The decision has lent encouragement to the Chumash Nation’s fight [2] against a developer’s plan to build a gas and energy storage peaker plant on a sacred site along the Santa Clara River, in Ventura County, and to Oxnard, CA activists opposing a facility that would loom over their coastline.

Glendale may pose a greater challenge to gas plant opponents, because it’s a dense urban environment with transmission constraints and a plant that’s aging out of operations, exposing a real reliability need,” Greentech states. But “this is a place for the clean energy sector to step up and show that they can do this,” said Earthjustice attorney Angela Johnson Meszaros, who testified in Glendale on behalf of the U.S. Sierra Club. “If they don’t, the city will approve this power plant, and the takeaway will be that the clean energy solutions aren’t there.”
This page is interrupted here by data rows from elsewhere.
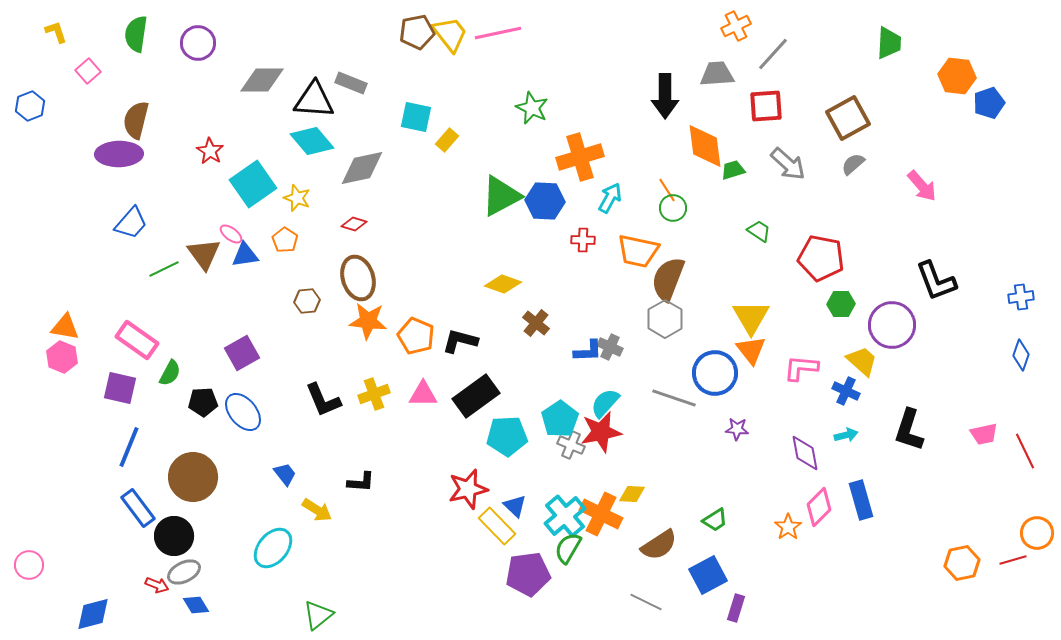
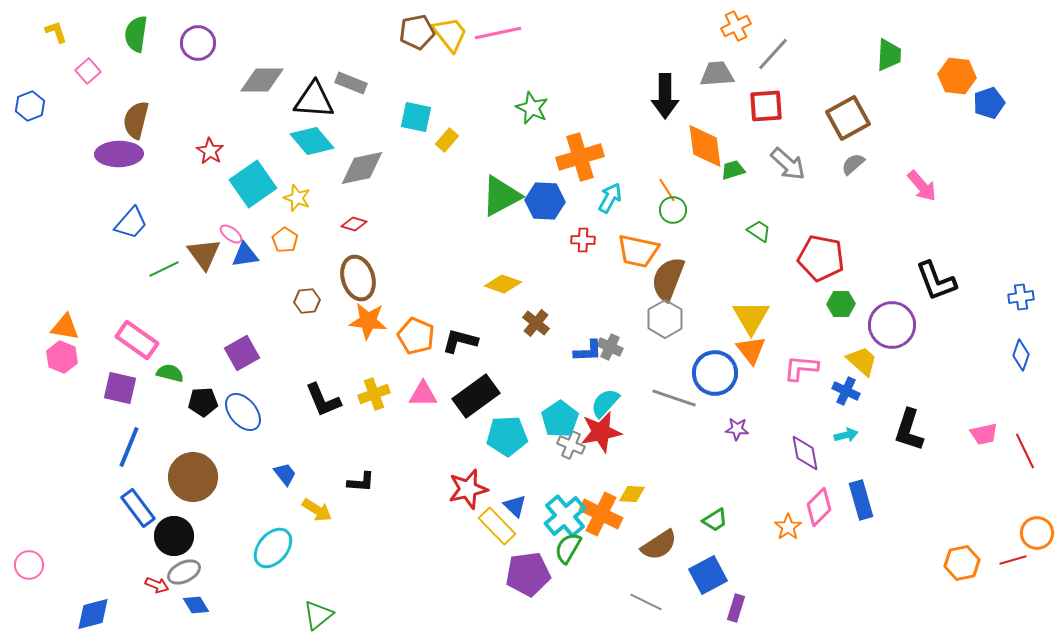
green trapezoid at (889, 43): moved 12 px down
green circle at (673, 208): moved 2 px down
green semicircle at (170, 373): rotated 104 degrees counterclockwise
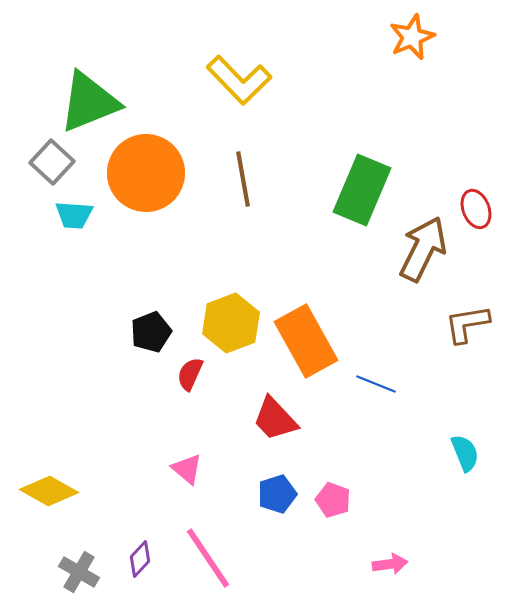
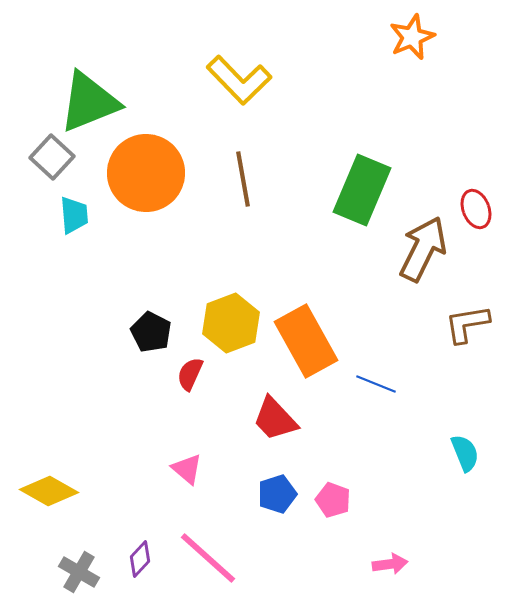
gray square: moved 5 px up
cyan trapezoid: rotated 99 degrees counterclockwise
black pentagon: rotated 24 degrees counterclockwise
pink line: rotated 14 degrees counterclockwise
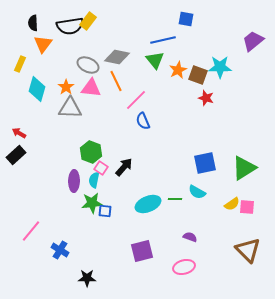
Ahead of the April 10 meeting, Glendale Water and Power specifically warned against delaying the project to consider other options. “Failure to take action to modernize the aging Grayson Power Plant creates risk for the City,” the utility wrote.

“The power equipment the utility wants to use would go up in price if the deal doesn’t close by the end of May, driving up costs by $2 million for a six-month delay,” Greentech notes, citing the utility document. “New permitting and design work would cost additional time and effort. The city has already spent nearly $12 million preparing this plan; changing it now would mean those costs can’t be recovered.”

In the end, though, “the argument for spending $500 million because the city has already spent $12 million did not sway the city council members.”